In 1979, having retired from the NBER, Moore established the Center for International Business Cycle Research (CIBCR) at Rutgers University, moving it four years later to Columbia University.

In February 1994, following a surprise rate hike, Chairman Greenspan testified in Congress that "anything that Geoffrey Moore does I follow closely," to which a Congressman replies, "No kidding." In 1995, Moore received the American Economic Association's Distinguished Fellow Award.

In 1996, Moore, with his protégés, Lakshman Achuthan and Anirvan Banerji, established the independent Economic Cycle Research Institute (ECRI), which virtually all of their CIBCR colleagues then joined.

==ECRI's approach==
Many economists claim that recessions cannot be predicted. A 63-country study of economists' predictions conducted by the International Monetary Fund concluded that their "record of failure to predict recessions is virtually unblemished."

However, The Economist noted in 2005 that "ECRI is perhaps the only organisation to give advance warning of each of the past three recessions; just as impressive, it has never issued a false alarm." In May 2011, Business Insider reported "The Economic Cycle Research Institute (ERCI) ... have been quite accurate in forecasting business cycle in recent years ...."

==Recession and recovery calls==

2001 recession call:

In March 2001, ECRI made a U.S. recession call and in April 2001 ECRI's Achuthan told The Wall Street Journal that "the economy has passed the point of no return, beyond which it is not possible to shift away from the recession track."
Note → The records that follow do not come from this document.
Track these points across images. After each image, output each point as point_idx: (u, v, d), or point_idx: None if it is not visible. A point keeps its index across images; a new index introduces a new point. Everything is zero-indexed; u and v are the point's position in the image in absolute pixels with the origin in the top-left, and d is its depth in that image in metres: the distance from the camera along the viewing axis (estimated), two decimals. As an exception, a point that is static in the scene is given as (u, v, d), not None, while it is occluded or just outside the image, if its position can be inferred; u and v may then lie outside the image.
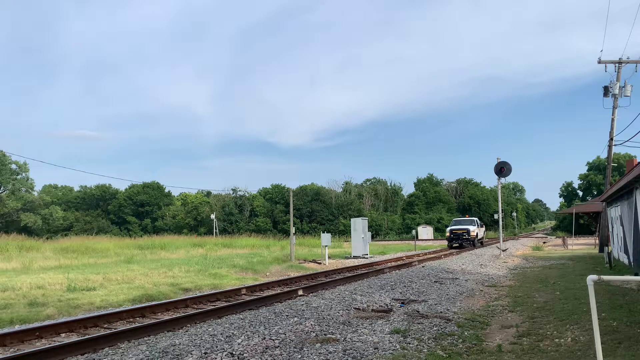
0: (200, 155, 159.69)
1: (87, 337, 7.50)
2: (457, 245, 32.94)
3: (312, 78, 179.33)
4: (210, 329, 7.80)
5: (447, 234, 34.33)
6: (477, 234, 33.82)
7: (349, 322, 8.29)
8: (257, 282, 15.18)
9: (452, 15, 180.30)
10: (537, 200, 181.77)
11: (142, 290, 13.14)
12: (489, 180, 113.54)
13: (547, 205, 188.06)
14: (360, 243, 26.83)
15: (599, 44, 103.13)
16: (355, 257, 26.33)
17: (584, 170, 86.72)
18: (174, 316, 9.51)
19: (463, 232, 32.82)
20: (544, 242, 44.89)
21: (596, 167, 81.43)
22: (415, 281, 13.87)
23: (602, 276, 4.74)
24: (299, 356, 6.20)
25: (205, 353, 6.30)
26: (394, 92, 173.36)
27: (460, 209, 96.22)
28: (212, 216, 69.52)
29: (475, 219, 36.94)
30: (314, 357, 6.14)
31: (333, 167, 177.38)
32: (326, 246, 23.55)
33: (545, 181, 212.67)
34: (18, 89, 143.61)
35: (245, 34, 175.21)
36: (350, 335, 7.29)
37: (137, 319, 9.46)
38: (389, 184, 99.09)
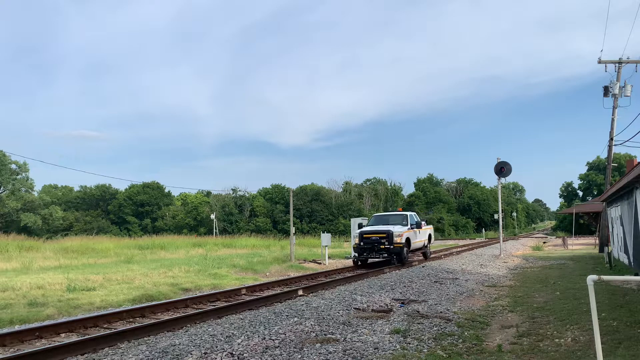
0: (200, 155, 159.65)
1: (87, 337, 7.49)
2: (378, 257, 19.68)
3: (312, 78, 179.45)
4: (210, 329, 7.80)
5: (356, 241, 19.81)
6: (407, 239, 19.62)
7: (349, 322, 8.29)
8: (257, 282, 15.17)
9: (452, 15, 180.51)
10: (537, 200, 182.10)
11: (142, 290, 13.14)
12: (489, 180, 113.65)
13: (547, 205, 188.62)
14: (360, 243, 26.72)
15: (599, 44, 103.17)
16: (355, 257, 26.24)
17: (584, 170, 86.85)
18: (174, 316, 9.50)
19: (381, 238, 19.12)
20: (544, 242, 44.90)
21: (596, 167, 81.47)
22: (415, 281, 13.87)
23: (602, 276, 4.74)
24: (299, 356, 6.20)
25: (205, 353, 6.30)
26: (394, 92, 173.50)
27: (460, 209, 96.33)
28: (212, 216, 69.53)
29: (409, 214, 21.62)
30: (314, 357, 6.14)
31: (333, 167, 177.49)
32: (326, 246, 23.53)
33: (545, 181, 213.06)
34: (18, 89, 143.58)
35: (245, 34, 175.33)
36: (350, 336, 7.29)
37: (137, 319, 9.46)
38: (389, 184, 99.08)
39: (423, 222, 22.16)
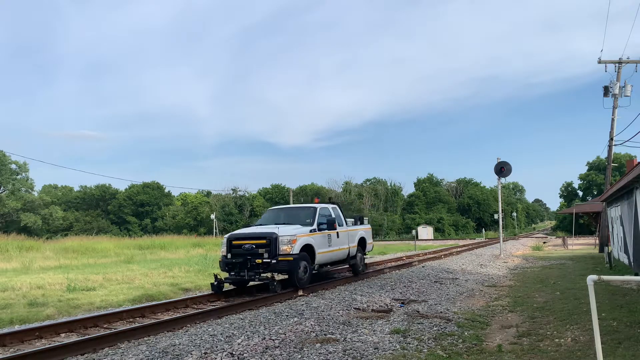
0: (200, 155, 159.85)
1: (87, 337, 7.49)
2: (256, 279, 11.70)
3: (312, 78, 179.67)
4: (210, 329, 7.80)
5: (223, 251, 12.31)
6: (306, 247, 12.27)
7: (349, 322, 8.30)
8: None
9: (452, 15, 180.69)
10: (537, 200, 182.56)
11: (142, 290, 13.14)
12: (489, 180, 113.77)
13: (547, 205, 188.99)
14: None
15: (599, 44, 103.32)
16: (355, 257, 26.12)
17: (584, 170, 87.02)
18: (174, 316, 9.50)
19: (259, 246, 11.73)
20: (544, 242, 44.92)
21: (596, 167, 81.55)
22: (415, 281, 13.87)
23: (602, 276, 4.74)
24: (299, 356, 6.20)
25: (205, 353, 6.30)
26: (394, 92, 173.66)
27: (460, 209, 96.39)
28: (212, 216, 69.59)
29: (321, 207, 14.00)
30: (314, 357, 6.15)
31: (333, 167, 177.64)
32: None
33: (545, 181, 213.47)
34: (18, 89, 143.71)
35: (245, 34, 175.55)
36: (350, 335, 7.29)
37: (137, 319, 9.46)
38: (389, 184, 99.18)
39: (350, 221, 15.46)
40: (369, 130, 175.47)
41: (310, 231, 12.61)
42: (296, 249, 11.78)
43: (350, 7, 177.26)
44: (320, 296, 11.27)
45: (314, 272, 13.15)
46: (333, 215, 14.09)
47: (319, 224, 13.02)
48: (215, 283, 11.77)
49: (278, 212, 14.78)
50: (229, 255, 12.01)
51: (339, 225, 14.01)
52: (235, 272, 11.79)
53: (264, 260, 11.47)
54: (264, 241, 11.66)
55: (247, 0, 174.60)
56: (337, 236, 13.84)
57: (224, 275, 12.12)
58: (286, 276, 12.14)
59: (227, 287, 12.32)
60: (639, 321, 7.62)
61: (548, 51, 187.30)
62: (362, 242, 15.57)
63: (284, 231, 11.93)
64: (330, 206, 14.54)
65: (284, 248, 11.60)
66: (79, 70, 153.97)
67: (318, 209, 13.60)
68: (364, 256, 15.97)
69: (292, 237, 11.86)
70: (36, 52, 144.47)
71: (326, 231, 13.20)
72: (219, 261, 12.47)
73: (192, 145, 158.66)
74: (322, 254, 12.98)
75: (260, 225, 13.47)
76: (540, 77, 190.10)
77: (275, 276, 11.53)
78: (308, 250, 12.30)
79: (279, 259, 11.46)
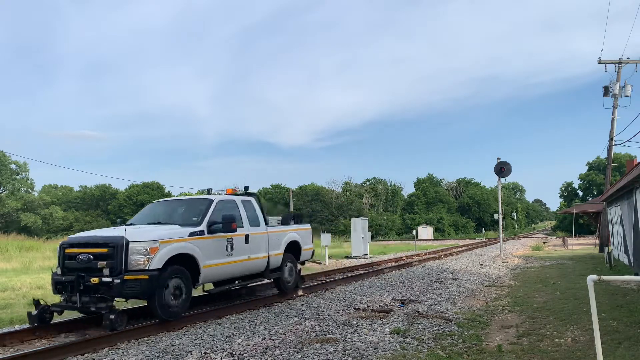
0: (200, 155, 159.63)
1: (87, 337, 7.49)
2: (93, 308, 7.56)
3: (312, 78, 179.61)
4: (210, 329, 7.81)
5: (57, 264, 8.24)
6: (179, 258, 8.15)
7: (349, 322, 8.30)
8: (257, 282, 15.15)
9: (452, 15, 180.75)
10: (537, 200, 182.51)
11: (142, 290, 13.12)
12: (489, 180, 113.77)
13: (547, 205, 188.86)
14: (360, 243, 26.82)
15: (599, 44, 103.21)
16: (355, 257, 26.31)
17: (584, 170, 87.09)
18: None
19: (97, 257, 7.70)
20: (544, 242, 44.94)
21: (596, 167, 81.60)
22: (415, 281, 13.87)
23: (602, 276, 4.74)
24: (299, 356, 6.21)
25: (205, 353, 6.30)
26: (394, 92, 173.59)
27: (460, 209, 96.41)
28: (212, 216, 69.49)
29: (219, 199, 9.70)
30: (314, 357, 6.15)
31: (333, 167, 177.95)
32: (326, 246, 23.52)
33: (545, 181, 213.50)
34: (18, 89, 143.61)
35: (245, 34, 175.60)
36: (350, 335, 7.29)
37: (137, 318, 9.45)
38: (389, 184, 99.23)
39: (274, 219, 12.13)
40: (369, 130, 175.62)
41: (192, 234, 8.62)
42: (157, 262, 7.81)
43: (350, 7, 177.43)
44: (320, 296, 11.28)
45: (235, 287, 10.30)
46: (241, 212, 10.06)
47: (210, 224, 9.02)
48: (35, 313, 7.77)
49: (160, 207, 10.65)
50: (58, 275, 8.16)
51: (253, 226, 10.25)
52: (66, 297, 7.94)
53: (104, 279, 7.54)
54: (104, 250, 7.82)
55: (247, 0, 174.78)
56: (246, 240, 9.92)
57: (56, 299, 8.37)
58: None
59: (60, 316, 8.28)
60: (639, 321, 7.62)
61: (548, 51, 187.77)
62: (293, 248, 11.71)
63: (138, 234, 8.02)
64: (239, 199, 10.33)
65: (136, 260, 7.72)
66: (79, 70, 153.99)
67: (214, 203, 9.52)
68: (298, 267, 12.02)
69: (152, 243, 7.84)
70: (36, 52, 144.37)
71: (223, 234, 9.19)
72: (51, 278, 8.36)
73: (192, 145, 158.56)
74: (215, 267, 9.07)
75: (131, 225, 9.32)
76: (540, 77, 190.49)
77: (114, 304, 7.77)
78: (185, 262, 8.39)
79: (126, 277, 7.54)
2007-09 recession and recovery calls:

In January 2008, it said Weekly Leading Index growth "has now dropped to a new six-year low. Even so, it is still possible for prompt policy action to help avert a recession".

In March 2008, "the Economic Cycle Research Institute made its official call, stating that the U.S. economy had "unambiguously" entered a recession."

In April 2009 ECRI said "The longest U.S. recession in more than a half-century will probably end before the summer is out."

2011-12 recession forecast:

In September 2011, ECRI forecast a U.S. recession that never happened. Growth did slow sharply and was "about as weak as it could be without falling into recession." ECRI "had predicted that the final six months of 2012 would register contraction. The first estimate of GDP growth came in at 1 ½% (that is, at an annual rate of 1 ½%). The fifth revision to that initial estimate, unveiled in July, pushed down the measured rate of growth to a quarter of 1%, about as close to shrinkage as a positive growth figure can be."

2015:

In October 2015, ECRI titled its international cyclical outlook "Broader Global Slowdown Ahead". Specifically, ECRI predicted the "progressively poorer global growth" that materialized in early 2016.

2020 recession and recovery calls:

On March 17, 2020, with U.S. states about to issue stay-at-home orders, ECRI wrote that "cascading closures across the economy will necessarily cause a breakdown in demand." The result would be "mandated demand destruction, which is likely to railroad the economy into a contraction. A recession is increasingly unavoidable". But on April 3, 2020, ECRI wrote that "this recession will be extremely deep, very broad, but relatively brief," as "shutdowns start ebbing" in short order. Then, on June 24, 2020, ECRI wrote that its leading indexes "have been signaling the start of an economic recovery for some time now." Noting that stock prices had always turned up "ahead of the business cycle trough," they concluded: "In light of this historical pattern, coupled with the sequential upturns in our leading indexes, it's logical that the S&P 500 would turn up when it did, in late March".

==Publicly available data==
- The U.S. Weekly Leading Index (WLI) of economic activity.
- The U.S. Coincident Index (USCI) is a broad measure of current economic activity.
- International business cycle chronologies for 21 economies.